This documentation error exists for all versions of gcc-3.*, gcc-4.* documentation. Relevant links are http://gcc.gnu.org/onlinedocs/gcc-4.1.1/gcc/Other-Builtins.html http://gcc.gnu.org/onlinedocs/gcc-4.0.3/gcc/Other-Builtins.html The error text is: Built-in Function: type __builtin_choose_expr (const_exp, exp1, exp2) You can use the built-in function __builtin_choose_expr to evaluate code depending on the value of a constant expression. This built-in function returns exp1 if const_exp, which is a constant expression that must be able to be determined at compile time, is nonzero. --> Otherwise it returns 0. should be --> Otherwise it returns exp2. This is confusing and misleading for the actual functionailty of the builtin, it shold be changed.
Confirmed. This has been an issue since the function was added.
*** Bug 33013 has been marked as a duplicate of this bug. ***
Is there any reason why this hasn't been fixed yet? (The trunk still has the error. And I'm asking this because there's only one word to change.)

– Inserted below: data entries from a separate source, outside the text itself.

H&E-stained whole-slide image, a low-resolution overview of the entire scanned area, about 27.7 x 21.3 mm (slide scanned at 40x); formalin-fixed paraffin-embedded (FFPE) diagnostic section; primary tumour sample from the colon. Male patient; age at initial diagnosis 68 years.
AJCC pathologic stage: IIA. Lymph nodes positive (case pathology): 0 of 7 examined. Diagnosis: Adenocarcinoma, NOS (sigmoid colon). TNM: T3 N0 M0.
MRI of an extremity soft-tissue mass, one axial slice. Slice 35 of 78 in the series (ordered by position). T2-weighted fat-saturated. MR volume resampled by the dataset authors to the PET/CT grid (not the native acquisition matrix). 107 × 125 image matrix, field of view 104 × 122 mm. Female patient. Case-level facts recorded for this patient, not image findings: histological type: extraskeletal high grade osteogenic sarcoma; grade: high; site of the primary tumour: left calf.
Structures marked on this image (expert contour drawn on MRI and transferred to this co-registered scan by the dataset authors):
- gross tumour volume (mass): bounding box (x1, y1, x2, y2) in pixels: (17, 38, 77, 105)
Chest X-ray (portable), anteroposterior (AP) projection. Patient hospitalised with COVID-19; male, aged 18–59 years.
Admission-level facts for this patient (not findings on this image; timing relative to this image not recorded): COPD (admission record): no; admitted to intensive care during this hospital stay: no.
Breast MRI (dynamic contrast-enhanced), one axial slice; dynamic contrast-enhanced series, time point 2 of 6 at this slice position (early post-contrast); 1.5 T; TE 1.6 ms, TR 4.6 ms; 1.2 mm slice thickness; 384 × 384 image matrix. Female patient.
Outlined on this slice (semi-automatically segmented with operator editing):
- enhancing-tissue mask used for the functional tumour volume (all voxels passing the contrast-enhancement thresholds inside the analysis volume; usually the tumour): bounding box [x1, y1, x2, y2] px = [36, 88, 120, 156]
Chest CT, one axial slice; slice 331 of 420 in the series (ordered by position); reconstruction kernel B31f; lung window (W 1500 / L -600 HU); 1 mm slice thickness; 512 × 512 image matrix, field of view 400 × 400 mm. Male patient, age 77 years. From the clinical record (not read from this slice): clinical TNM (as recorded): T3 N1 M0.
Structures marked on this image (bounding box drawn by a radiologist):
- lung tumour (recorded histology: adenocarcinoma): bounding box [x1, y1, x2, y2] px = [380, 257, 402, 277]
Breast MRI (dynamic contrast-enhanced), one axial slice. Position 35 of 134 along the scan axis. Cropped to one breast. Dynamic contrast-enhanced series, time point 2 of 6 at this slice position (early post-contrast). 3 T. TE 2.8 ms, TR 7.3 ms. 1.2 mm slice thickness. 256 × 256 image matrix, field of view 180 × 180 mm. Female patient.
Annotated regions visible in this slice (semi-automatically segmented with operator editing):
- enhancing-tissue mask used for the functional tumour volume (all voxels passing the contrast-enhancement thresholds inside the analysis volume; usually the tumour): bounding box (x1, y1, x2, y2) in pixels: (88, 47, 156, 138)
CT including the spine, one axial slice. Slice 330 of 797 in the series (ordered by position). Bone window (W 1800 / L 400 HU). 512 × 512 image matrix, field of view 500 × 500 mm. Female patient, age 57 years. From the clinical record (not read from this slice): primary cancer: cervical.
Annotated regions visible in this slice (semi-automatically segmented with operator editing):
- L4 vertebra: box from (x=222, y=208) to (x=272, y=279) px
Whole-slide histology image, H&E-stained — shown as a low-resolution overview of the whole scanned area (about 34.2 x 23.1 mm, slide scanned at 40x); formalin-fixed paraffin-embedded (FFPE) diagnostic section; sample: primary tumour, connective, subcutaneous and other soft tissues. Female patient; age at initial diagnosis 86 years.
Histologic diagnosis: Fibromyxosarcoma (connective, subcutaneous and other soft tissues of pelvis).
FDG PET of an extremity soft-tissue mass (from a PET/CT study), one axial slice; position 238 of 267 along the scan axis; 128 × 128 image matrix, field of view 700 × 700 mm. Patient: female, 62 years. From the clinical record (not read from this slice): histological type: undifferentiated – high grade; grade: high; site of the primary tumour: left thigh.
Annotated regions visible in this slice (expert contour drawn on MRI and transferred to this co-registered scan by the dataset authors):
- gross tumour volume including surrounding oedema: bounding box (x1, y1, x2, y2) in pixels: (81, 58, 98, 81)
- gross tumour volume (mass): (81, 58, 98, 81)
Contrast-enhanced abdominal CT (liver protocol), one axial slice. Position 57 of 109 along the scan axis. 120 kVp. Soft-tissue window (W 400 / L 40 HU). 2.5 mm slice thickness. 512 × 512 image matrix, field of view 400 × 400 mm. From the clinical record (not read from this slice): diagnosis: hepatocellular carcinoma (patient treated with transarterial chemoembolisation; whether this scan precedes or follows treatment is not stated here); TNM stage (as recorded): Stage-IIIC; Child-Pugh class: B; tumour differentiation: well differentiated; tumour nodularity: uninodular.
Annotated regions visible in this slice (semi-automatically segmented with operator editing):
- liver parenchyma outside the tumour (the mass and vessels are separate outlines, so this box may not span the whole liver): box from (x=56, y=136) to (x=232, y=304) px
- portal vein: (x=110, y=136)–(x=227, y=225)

I'm also curious why the trivial fix has not been applied yet. --- a/gcc-4.5.1/gcc/doc/extend.texi 2010-11-29 18:39:21.000000000 +0100 +++ b/gcc-4.5.1/gcc/doc/extend.texi 2010-11-29 18:39:54.000000000 +0100 @@ -7026,7 +7026,7 @@ You can use the built-in function @code{__builtin_choose_expr} to evaluate code depending on the value of a constant expression. This built-in function returns @var{exp1} if @var{const_exp}, which is an -integer constant expression, is nonzero. Otherwise it returns 0. +integer constant expression, is nonzero. Otherwise it returns @var{exp2}. This built-in function is analogous to the @samp{? :} operator in C, except that the expression returned has its type unaltered by promotion
This was fixed in r163675.